Photo of mural in The Firehouse Community Arts Center in N. Lawndale, Chicago

In my very first YouTube video in 2020 I proclaimed that we could end systemic racism in my lifetime—if we had the collective will. People would joke with me, saying, at least I didn’t say next week. I’d respond back “And I don’t plan on living to 120!” 

I attend conferences, seminars, trainings, zoom gatherings and there will always be someone who says, “Not in my lifetime.” It doesn’t matter if it’s a mostly African American gathering or a white gathering or a diverse gathering. This is the mindset—not in my lifetime. 

My thought was then, and is still—if you don’t believe it can happen in your lifetime it will not happen. The person speaking has already given up, having decided what the truth is and it doesn’t include racial liberation. And yes, I understand why. Just look at our history. We don’t have a great track record for progress. And systemic racism may not be dismantled in my lifetime and I can still work towards it as if it is possible.

Are we willing to write another story together—to live in a country where we have dismantled systemic racism?

What gives me hope? 

This current administration. Look at what Donald Trump and his administration have accomplished in just over 200 days. Astounding! 

I’m not talking about the harm it has caused—it’s the rate of change that has happened—his dismantling of policies and laws that have protected people for years and decades. Gone. Passing new legislation that will further harm countless more people. Signing executive orders.

I’m strictly speaking of what he and others who align with the Project 2025 agenda have been able to accomplish. It didn’t take generations. It is happening right now. 

As someone in my 70’s, I have shared that I didn’t think something like this could happen. Definitely not in my lifetime. And yet it is.  

Beware: Adolf Hitler came to power through Germany’s legal political process.

As a society we’ve been hypnotized, lulled into believing that it will take generations for any substantial change, positive and/or negative. That’s not the truth. 

How does this inform us? What does this tell us? The wheels of injustice and justice can move and do move quickly when people come together, united. 

Acting quickly removed decades of secrecy that had shielded police misconduct records from public view. For over forty years, New Yorkers had fought unsuccessfully to repeal Civil Rights Law 50-a, enacted in 1976 to block public access to law enforcement personnel records. Then George Floyd was murdered. Within days of a special legislative session, lawmakers repealed the law and Governor Cuomo signed it on June 12, 2020.

The real story isn't decades of bureaucratic delay—it was decades of political indifference. New York officials had never been genuinely interested in transparency and simply chose not to act. When the moment demanded it, change happened in days. It took a horrific murder that shocked the world to finally tear down a law that had thrived in secrecy for nearly half a century.
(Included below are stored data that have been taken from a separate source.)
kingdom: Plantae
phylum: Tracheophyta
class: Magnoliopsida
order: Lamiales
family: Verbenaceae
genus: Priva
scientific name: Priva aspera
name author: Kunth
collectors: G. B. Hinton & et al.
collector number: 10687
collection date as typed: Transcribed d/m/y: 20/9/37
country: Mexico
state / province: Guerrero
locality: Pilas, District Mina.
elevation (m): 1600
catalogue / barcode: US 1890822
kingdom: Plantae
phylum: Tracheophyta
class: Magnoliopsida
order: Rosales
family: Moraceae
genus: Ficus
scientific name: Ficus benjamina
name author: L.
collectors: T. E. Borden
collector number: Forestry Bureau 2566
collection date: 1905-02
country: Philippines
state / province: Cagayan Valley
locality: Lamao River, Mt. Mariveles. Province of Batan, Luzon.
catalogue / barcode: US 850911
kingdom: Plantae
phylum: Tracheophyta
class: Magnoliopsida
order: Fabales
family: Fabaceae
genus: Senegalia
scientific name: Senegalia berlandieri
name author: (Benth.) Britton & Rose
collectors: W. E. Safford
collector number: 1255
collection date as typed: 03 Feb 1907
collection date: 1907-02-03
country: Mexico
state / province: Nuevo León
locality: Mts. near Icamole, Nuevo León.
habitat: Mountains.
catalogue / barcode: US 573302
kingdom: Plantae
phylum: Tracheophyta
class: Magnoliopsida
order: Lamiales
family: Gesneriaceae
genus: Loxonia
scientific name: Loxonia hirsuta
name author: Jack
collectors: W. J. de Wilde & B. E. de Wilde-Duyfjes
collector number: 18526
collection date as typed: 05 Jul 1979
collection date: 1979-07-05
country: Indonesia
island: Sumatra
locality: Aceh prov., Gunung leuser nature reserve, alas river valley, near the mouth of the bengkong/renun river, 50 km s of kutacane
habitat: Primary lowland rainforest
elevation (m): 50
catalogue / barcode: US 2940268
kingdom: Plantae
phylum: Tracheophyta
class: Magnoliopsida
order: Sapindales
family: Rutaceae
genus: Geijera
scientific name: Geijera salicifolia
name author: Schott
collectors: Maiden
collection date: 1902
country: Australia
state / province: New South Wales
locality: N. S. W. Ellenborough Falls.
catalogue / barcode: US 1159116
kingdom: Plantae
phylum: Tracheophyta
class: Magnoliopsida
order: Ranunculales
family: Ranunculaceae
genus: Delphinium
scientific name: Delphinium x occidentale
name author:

The process to pass the American Rescue Plan Act took about two weeks from the time it was introduced on February 24, 2021 to when President Biden signed it into law on March 11, 2021. It was part of the COVID-19 relief legislation. 

We have all experienced positive events that happen quickly, from everyday acts of kindness to scientific discoveries, through serendipity or a burst of human action, such as the fall of the Berlin Wall.

I trust there are ways to reach people, to compel people into action for the benefit of all without an event that shocks us, wallops us, into action.

We are a culture that says, I’ll believe it when I see it. That’s crazy! How do we challenge this thinking, this mindset? It’s self-defeating. And yes, throughout time, there are always people who don’t buy into this way of thinking and accomplish much in the world.

Do I trust we have the collective wisdom in this country to turn around what is happening now? Yes. Will it take work, commitment, education and a sense of urgency? Yes.

I think most people will agree that we are currently living in a country where people are experiencing at least two different realities. 

How do we captivate, entice, disarm, enchant, woo and fascinate people, communities, organizations to go beyond the existing mindsets that are destructive to one of unity? 

How do we unite all the people? 

How do we find radical common ground? 

What if we can forget the ‘facts’ and open up to something new, creating anew.

We can only create that which we are willing to imagine. Are we willing to imagine something wondrous together—a world where we all flourish?